DESCRIPTION OF THE TASK =>
Count every line below that holds "GREENGUARD". The answer is the number alone.
________________
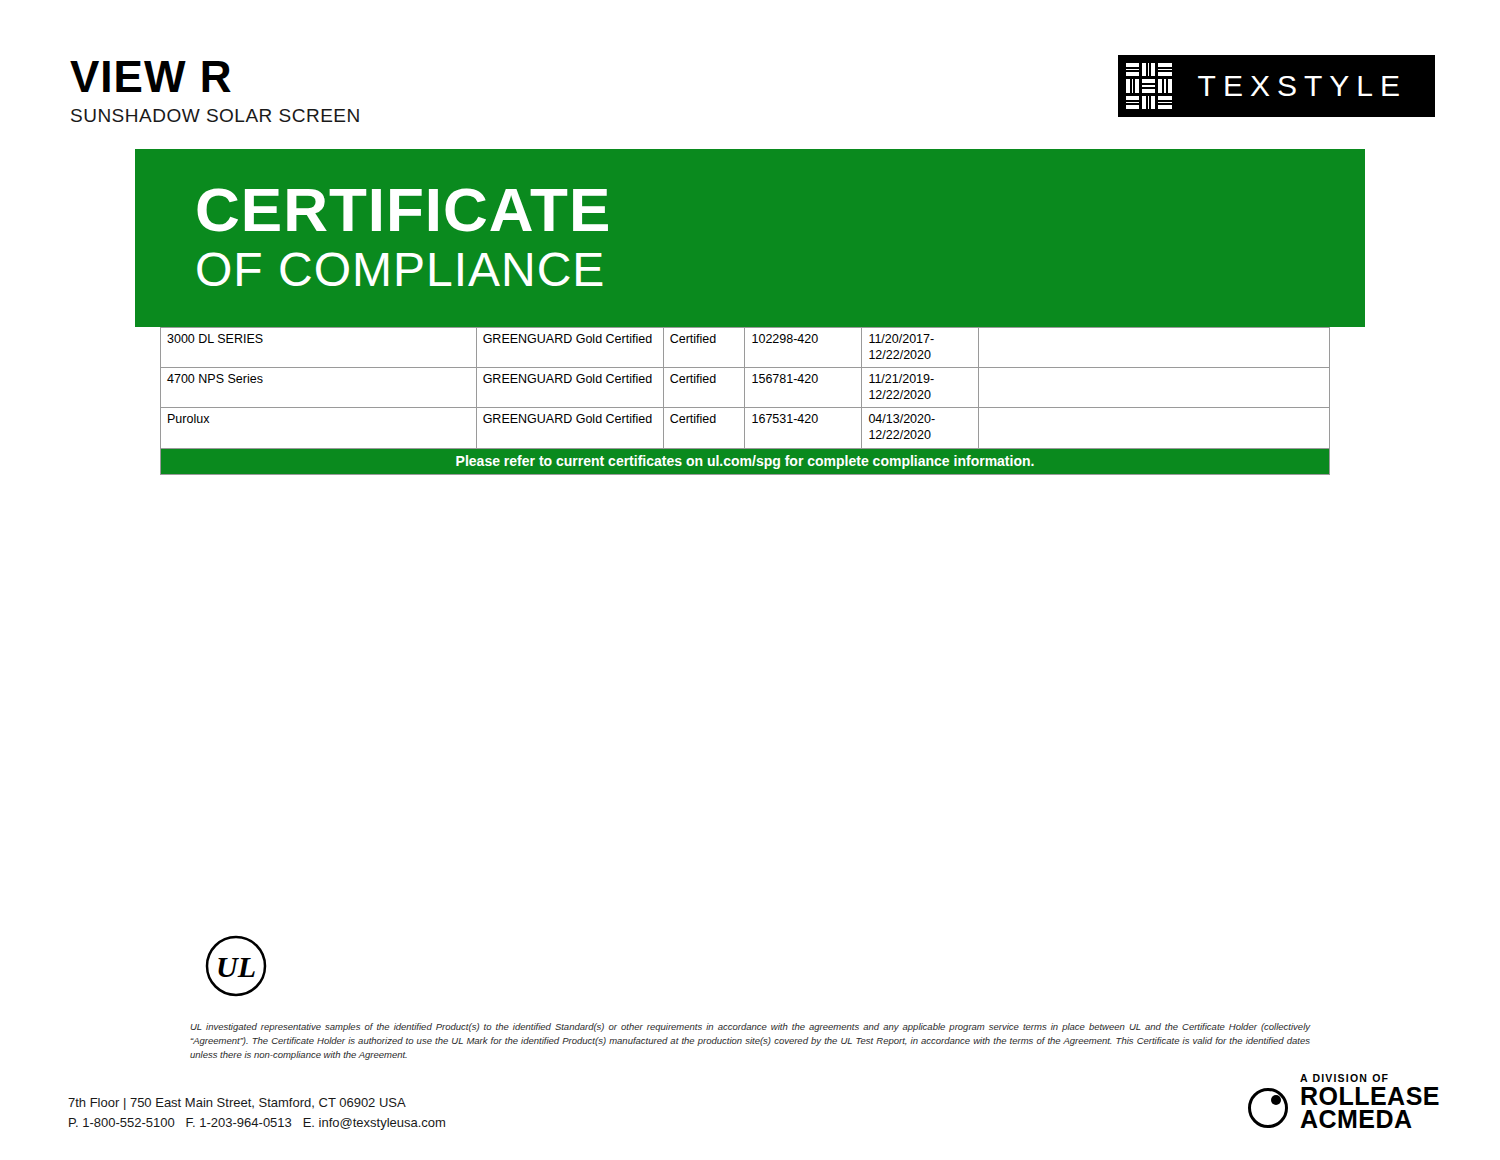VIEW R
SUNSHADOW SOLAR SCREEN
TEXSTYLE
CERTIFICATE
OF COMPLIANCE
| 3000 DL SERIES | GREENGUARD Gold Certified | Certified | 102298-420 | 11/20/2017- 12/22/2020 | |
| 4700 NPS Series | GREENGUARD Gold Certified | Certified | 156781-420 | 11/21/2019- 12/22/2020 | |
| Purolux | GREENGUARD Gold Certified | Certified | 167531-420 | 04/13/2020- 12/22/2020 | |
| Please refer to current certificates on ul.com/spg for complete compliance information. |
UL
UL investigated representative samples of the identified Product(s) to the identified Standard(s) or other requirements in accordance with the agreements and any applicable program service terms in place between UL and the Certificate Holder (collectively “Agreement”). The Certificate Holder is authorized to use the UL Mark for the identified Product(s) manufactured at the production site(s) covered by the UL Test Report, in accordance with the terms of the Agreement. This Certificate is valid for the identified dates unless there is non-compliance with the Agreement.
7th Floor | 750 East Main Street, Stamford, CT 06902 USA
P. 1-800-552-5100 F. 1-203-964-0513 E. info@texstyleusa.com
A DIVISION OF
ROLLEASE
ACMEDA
________________
RESULT =>
3